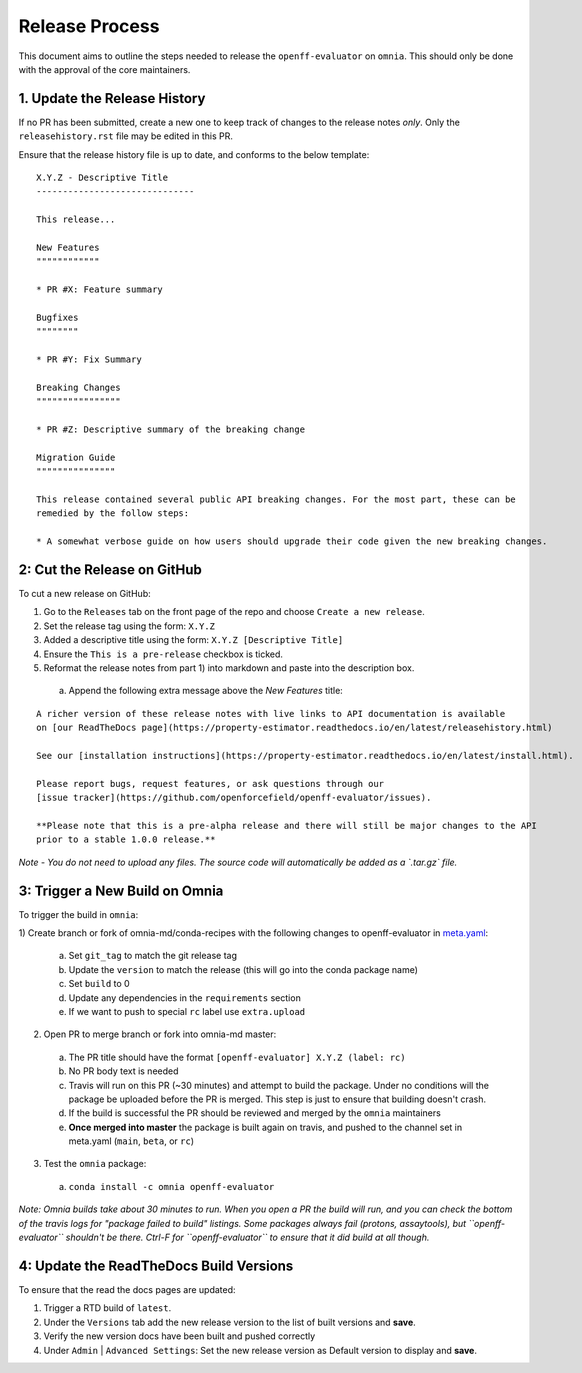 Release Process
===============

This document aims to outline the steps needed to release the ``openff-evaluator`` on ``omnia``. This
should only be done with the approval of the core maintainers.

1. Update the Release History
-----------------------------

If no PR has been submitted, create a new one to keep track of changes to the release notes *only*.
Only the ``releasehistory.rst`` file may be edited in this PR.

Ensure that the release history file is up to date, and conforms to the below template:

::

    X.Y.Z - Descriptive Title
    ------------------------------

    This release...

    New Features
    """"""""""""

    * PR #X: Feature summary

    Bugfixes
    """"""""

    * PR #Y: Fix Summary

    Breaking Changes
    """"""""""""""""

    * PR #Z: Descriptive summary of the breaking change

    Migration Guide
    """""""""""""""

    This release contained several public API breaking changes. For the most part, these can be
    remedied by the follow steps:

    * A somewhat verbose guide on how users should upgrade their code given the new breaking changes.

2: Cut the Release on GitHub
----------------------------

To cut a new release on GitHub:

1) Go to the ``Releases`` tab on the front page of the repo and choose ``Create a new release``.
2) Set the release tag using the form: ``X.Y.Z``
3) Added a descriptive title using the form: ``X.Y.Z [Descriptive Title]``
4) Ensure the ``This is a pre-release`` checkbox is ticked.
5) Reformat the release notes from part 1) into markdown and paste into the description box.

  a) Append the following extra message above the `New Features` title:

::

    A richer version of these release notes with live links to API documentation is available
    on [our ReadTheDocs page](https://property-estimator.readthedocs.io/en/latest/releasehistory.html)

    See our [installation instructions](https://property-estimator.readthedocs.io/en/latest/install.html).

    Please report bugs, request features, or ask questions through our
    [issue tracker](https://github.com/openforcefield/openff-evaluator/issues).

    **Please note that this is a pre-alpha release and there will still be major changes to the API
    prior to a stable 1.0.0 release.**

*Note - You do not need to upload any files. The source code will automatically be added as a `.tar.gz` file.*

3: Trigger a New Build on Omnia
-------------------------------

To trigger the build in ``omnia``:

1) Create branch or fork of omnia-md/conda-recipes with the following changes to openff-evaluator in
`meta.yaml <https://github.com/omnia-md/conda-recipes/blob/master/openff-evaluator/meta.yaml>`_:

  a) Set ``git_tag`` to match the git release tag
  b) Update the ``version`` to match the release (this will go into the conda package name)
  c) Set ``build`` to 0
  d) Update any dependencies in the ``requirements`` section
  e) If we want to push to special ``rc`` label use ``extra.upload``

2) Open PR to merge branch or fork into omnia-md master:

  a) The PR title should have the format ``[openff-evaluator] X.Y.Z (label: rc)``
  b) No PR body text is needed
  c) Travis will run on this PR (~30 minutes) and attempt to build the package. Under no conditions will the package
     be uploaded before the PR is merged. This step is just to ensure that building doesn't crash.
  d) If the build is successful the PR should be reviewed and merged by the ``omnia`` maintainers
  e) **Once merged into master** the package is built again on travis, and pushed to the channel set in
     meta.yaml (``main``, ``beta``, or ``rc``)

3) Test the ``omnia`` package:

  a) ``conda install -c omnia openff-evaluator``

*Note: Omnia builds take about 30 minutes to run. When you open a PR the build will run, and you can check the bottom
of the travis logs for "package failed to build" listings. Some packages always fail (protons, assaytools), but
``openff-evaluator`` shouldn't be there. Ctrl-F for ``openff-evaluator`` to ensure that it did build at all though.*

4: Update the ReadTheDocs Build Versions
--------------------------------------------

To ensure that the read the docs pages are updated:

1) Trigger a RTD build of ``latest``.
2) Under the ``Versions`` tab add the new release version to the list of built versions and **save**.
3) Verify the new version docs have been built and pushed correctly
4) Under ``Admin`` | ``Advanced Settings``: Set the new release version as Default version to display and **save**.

────────────────

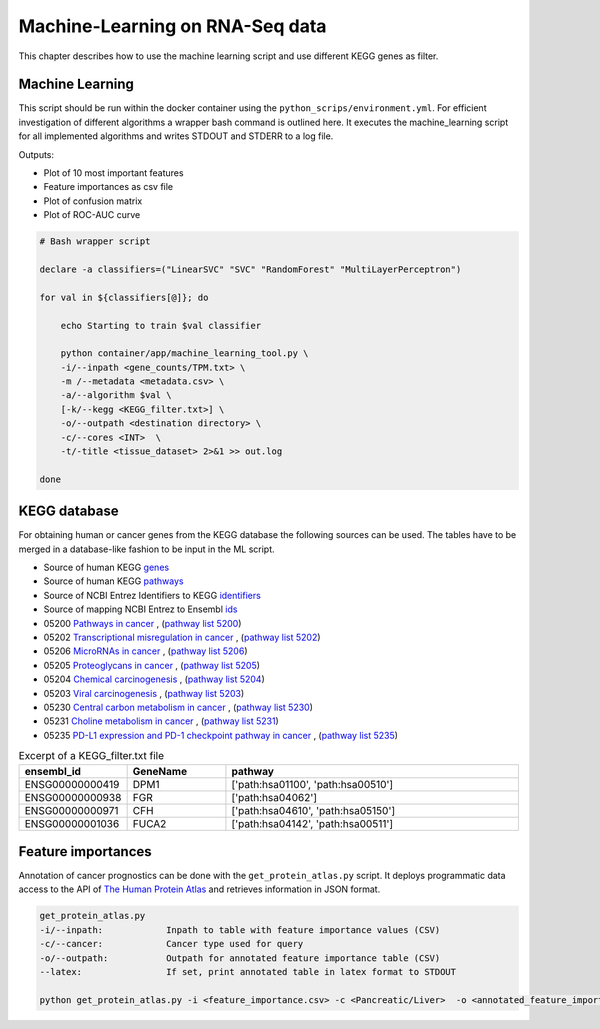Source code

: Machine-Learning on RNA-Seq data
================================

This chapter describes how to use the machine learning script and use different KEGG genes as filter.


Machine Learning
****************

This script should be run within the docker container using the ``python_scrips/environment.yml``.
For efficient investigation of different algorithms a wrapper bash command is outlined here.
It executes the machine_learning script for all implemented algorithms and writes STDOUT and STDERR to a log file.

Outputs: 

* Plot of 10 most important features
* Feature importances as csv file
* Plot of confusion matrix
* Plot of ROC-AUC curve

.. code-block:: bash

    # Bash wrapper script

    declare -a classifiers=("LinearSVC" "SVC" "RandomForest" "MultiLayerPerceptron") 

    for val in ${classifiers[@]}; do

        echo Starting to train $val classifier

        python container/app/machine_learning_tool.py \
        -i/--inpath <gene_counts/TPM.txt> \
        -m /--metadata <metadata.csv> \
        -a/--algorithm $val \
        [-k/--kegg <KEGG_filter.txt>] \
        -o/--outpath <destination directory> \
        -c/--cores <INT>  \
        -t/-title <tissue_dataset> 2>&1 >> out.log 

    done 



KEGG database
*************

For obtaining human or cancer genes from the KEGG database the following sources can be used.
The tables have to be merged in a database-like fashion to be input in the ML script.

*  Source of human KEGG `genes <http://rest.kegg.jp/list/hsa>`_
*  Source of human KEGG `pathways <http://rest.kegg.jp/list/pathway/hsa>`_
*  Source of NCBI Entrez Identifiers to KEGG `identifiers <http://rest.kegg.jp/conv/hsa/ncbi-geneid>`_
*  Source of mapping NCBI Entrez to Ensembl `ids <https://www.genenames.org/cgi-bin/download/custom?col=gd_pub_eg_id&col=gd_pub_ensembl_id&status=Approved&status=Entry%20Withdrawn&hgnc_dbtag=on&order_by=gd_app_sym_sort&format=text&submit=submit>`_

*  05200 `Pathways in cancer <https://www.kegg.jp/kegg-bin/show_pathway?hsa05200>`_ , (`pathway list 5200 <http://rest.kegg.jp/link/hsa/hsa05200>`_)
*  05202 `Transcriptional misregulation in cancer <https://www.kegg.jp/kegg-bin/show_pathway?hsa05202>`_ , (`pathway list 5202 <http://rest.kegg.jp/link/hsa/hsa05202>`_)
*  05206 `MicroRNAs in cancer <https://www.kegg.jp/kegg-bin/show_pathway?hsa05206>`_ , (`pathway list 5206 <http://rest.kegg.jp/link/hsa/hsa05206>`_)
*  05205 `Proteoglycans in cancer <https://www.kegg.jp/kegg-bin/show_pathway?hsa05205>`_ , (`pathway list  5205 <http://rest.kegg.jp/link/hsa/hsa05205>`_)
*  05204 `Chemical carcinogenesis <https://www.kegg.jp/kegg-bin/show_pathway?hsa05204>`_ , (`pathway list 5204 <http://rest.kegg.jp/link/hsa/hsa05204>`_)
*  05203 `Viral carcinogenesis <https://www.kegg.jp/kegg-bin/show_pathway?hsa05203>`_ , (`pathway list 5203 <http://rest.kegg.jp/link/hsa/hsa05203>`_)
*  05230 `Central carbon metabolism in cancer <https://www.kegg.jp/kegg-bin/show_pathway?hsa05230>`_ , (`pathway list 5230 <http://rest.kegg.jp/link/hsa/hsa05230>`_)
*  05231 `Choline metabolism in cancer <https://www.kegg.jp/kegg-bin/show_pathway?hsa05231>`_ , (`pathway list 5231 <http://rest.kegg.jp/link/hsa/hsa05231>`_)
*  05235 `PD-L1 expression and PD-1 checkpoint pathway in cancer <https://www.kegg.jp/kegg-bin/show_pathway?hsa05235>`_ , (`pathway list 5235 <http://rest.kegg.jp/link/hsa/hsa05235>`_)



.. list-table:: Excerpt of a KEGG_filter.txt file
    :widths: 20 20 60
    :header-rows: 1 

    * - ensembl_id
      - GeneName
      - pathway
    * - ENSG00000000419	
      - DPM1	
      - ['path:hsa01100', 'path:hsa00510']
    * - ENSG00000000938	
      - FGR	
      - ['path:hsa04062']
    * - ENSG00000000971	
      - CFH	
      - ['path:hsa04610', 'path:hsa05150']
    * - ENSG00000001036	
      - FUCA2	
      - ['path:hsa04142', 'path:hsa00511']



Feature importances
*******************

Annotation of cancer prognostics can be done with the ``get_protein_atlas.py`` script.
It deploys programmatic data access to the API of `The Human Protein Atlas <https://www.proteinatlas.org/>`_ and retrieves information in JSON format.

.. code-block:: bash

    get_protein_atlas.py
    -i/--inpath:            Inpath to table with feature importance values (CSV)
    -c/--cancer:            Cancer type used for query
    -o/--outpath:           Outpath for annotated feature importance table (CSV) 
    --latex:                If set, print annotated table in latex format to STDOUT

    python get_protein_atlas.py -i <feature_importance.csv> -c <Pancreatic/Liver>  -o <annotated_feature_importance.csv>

────────────────

• Work instructions
Starting with the line with "The tables have" above and going on through the line with "Source of NCBI", transcribe every line exactly, both ends included, and add nothing.

• Response to this task
The tables have to be merged in a database-like fashion to be input in the ML script.

*  Source of human KEGG `genes <http://rest.kegg.jp/list/hsa>`_
*  Source of human KEGG `pathways <http://rest.kegg.jp/list/pathway/hsa>`_
*  Source of NCBI Entrez Identifiers to KEGG `identifiers <http://rest.kegg.jp/conv/hsa/ncbi-geneid>`_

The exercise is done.